Records for the task START
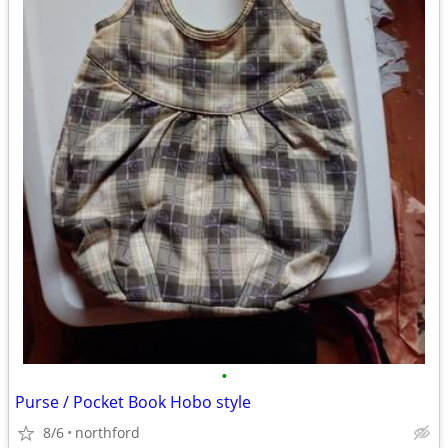
•
Purse / Pocket Book Hobo style
8/6
northford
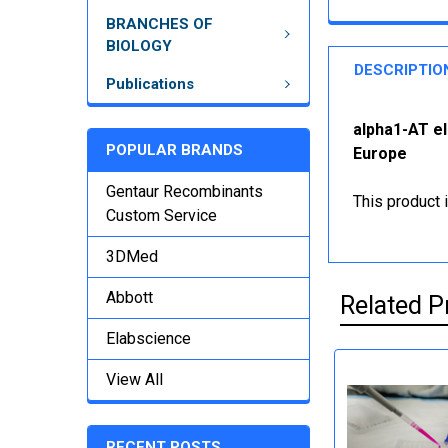
BRANCHES OF
BIOLOGY
DESCRIPTIO
Publications
alpha1-AT el
POPULAR BRANDS
Europe
Gentaur Recombinants
This product 
Custom Service
3DMed
Abbott
Related P
Elabscience
View All
RECENT POSTS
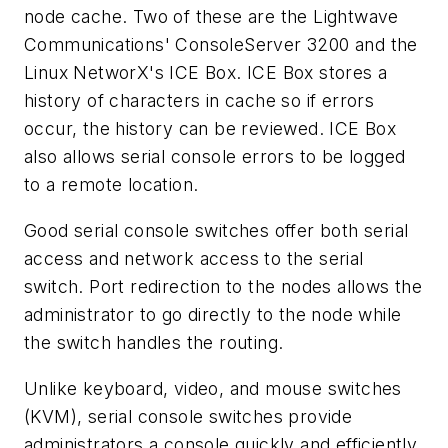
node cache. Two of these are the Lightwave
Communications' ConsoleServer 3200 and the
Linux NetworX's ICE Box. ICE Box stores a
history of characters in cache so if errors
occur, the history can be reviewed. ICE Box
also allows serial console errors to be logged
to a remote location.
Good serial console switches offer both serial
access and network access to the serial
switch. Port redirection to the nodes allows the
administrator to go directly to the node while
the switch handles the routing.
Unlike keyboard, video, and mouse switches
(KVM), serial console switches provide
administrators a console quickly and efficiently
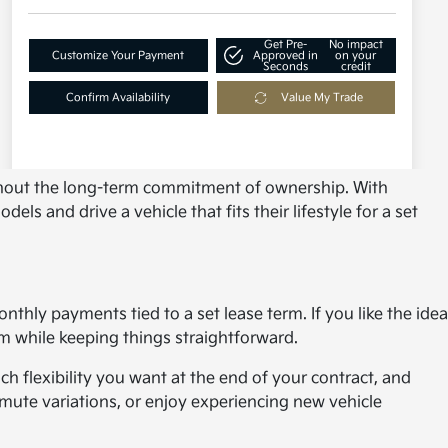
without the long-term commitment of ownership. With
s and drive a vehicle that fits their lifestyle for a set
hly payments tied to a set lease term. If you like the idea
m while keeping things straightforward.
h flexibility you want at the end of your contract, and
mute variations, or enjoy experiencing new vehicle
Records for the task END
__Problem to work on__
Look above and copy only the lines from the one holding "also allows serial" to the one holding "m while keeping things straightforward.", both included, exactly, minus the pictures.

__Exercise result__
also allows serial console errors to be logged
to a remote location.
Good serial console switches offer both serial
access and network access to the serial
switch. Port redirection to the nodes allows the
administrator to go directly to the node while
the switch handles the routing.
Unlike keyboard, video, and mouse switches
(KVM), serial console switches provide
administrators a console quickly and efficiently
without the long-term commitment of ownership. With
s and drive a vehicle that fits their lifestyle for a set
hly payments tied to a set lease term. If you like the idea
m while keeping things straightforward.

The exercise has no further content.